The bear market is bull

The current bear market was ‘seen coming’ by many commentators, the people who believed this have an agenda and reasons for their thinking just as much (although in equal and opposite directions) as ‘always upwards’ promoters have. In other words, trees don’t grow to the sky, but equally their roots don’t grow down the centre of the earth.

Daily on bloomberg, yahoo finance or tech-ticker, CNBC, CNN and other channels there is a select group of commentators who are building notoriety on the basis of having seen the ‘bubble forming’ and while I commend them on this, and have gained some great insight from many, there is a fly in the ointment, that of the unexpected, that of a market that always does what hurts the most people.

The point in this: The super-bears are (in my opinion) about as accurate as the super-bulls. I had an idea last week of deciding that I might start to say ‘we are going to see a recovery, we are going to see a serious market upturn and a new bull market’ and that eventually I would be right (I think what we are currently in is a short term primary bull).

What the doomsday crew are not latching onto is that the world is not static and that the seriously taken predictions of the future rarely if ever come true.

At one stage the internet was going to revolutionise the whole world overnight, enough people believed it to form the dotcom bubble, but for all the time I spend on the web (I’d say a daily dose is about 8hrs) I still buy my clothes in a clothes shop, my shoes in a shoe shop, and the web is primarily for software, news, reading, blogging, email etc. It hasn’t replaced most of my daily activities. I don’t think for instance, that I’ll ever buy petrol or get my car filled over the web.

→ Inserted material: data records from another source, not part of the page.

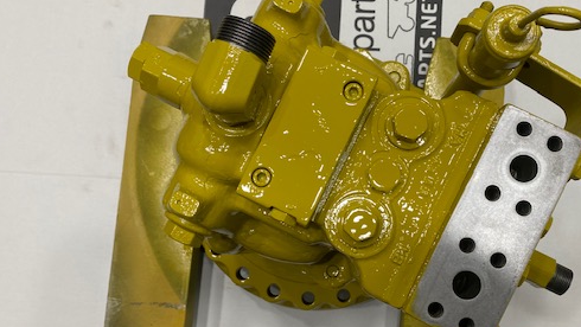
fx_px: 570
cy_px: 188
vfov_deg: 32.0
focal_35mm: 37
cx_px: 331
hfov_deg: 53.8
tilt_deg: -84.0
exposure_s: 1/100
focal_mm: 4.25
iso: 80
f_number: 1.8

And people who thought we would see ‘Dow 30,000’ were equally misguided, the natural tendency is for markets to expand, roughly in line with the expansion of the human race or the expansion of oil supply to market, there are some interesting correlations, but what isn’t likely is that the biggest voices of the day who got it right are going to be the ones who get it right in the long term.

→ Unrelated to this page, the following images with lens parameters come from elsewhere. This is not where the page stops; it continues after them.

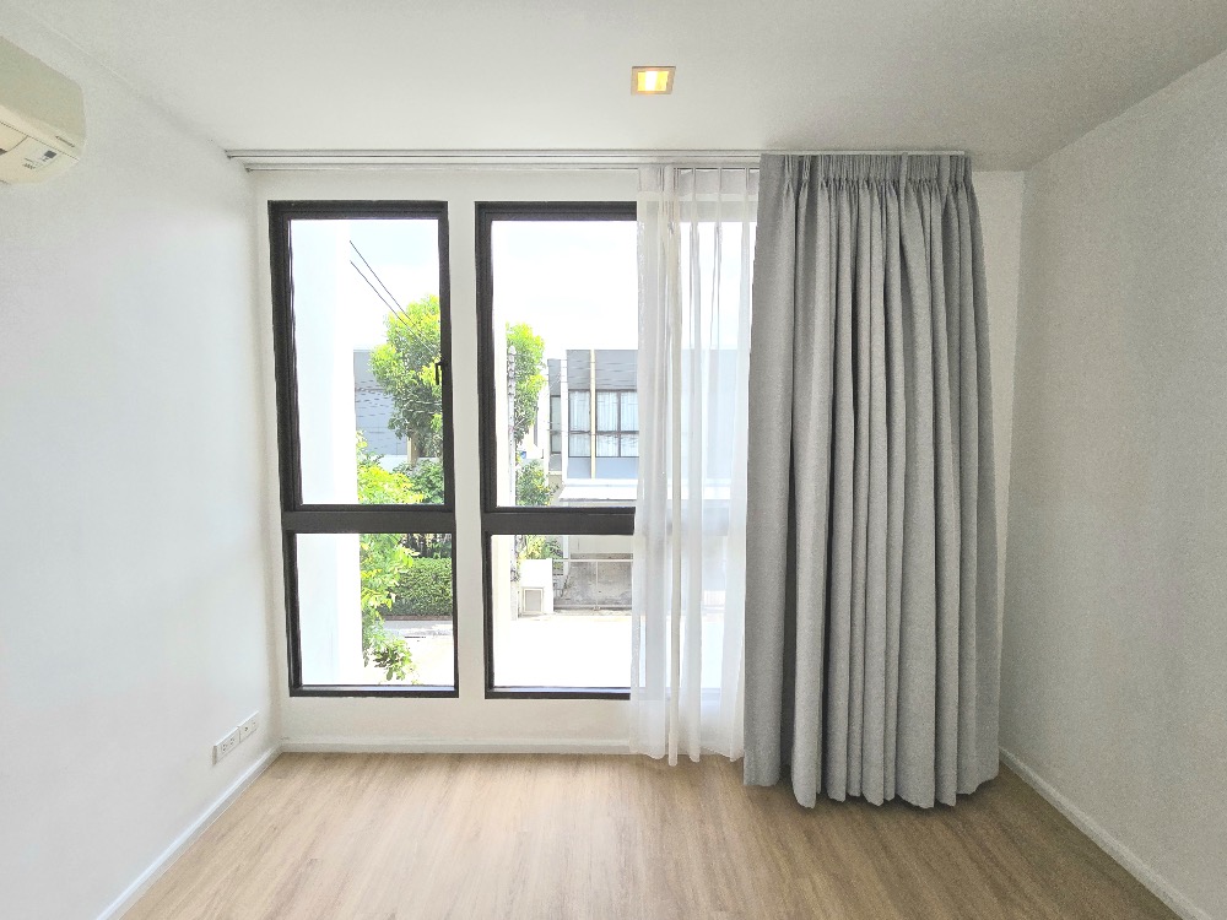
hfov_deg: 106.2
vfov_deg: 89.9
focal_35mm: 13
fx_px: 461
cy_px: 460
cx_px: 614
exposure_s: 1/2000
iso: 80
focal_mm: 2.2
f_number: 2.2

I hear more and more reasons for the world being in the trenches, but I equally believe the natural tendency is for markets to expand, and far from living in a futuristic world in ten years, I think most of us will still be driving cars powered by fossil fuels and hard wired phones will be really common, things like wireless broadband and voip will be more common but by and large this world is going to keep on going.

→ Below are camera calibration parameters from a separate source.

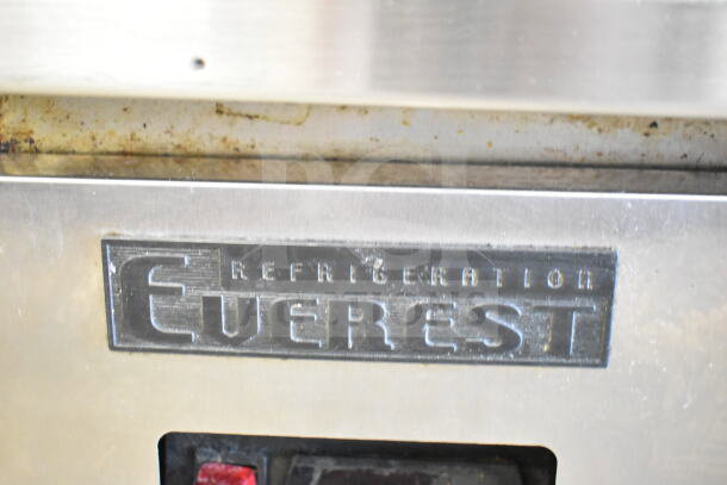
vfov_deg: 29.9
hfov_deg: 43.6
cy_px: 242
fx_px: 909
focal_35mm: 45
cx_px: 364
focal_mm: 30
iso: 10000
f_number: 4.2
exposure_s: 1/50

Here is an idea: take a bull who got it right in the 90’s , that doesn’t mean they are right on an ongoing basis, equally a bear who got it right about the crash won’t be right on an ongoing basis, they can’t be, in particular the academics. Practitioners tend to be more easily changed in their thinking, academics often have a theory to stand over, or a concept to protect and when they lay it on the line they are often anathema to say ‘I got it wrong’.

We’ll do a comparison, a person who said the web would change the world so much that certain stocks would go up 150% in a year in 1998 could have been right, whole indexes might have moved on that confidence, but that doesn’t mean they are always right, we know this when we get a bust. But equally for that reason the people who say we are in a bear market that will get worse and worse, some almost competing for the ‘Dr. Doom’ label, are going to get it wrong. They will be busy crunching numbers and focusing on the downside as a bull charges right by them.

Normally at this point the excuse making begins ‘X happened (it could be oil prices or a drop in unemployment)’ and ‘nobody could have seen this coming’ etc. etc. but now that we are in a bear market the only way to get ahead of the curve is to actually listen to the counter cyclical views, so when you are in a bull market give heed to the bears, when you are in a bear market give heed to some bulls. That is not to say ‘base all decisions on contrarian views’ but don’t block them out or you are as likely to make mistakes as those who thought the good times would never end in the last decade.

So for now I remain an optimistic bear, the one statistic I have that is right 100% of the time is that somebody somewhere is getting wrong, I hope that at least for today that person isn’t me!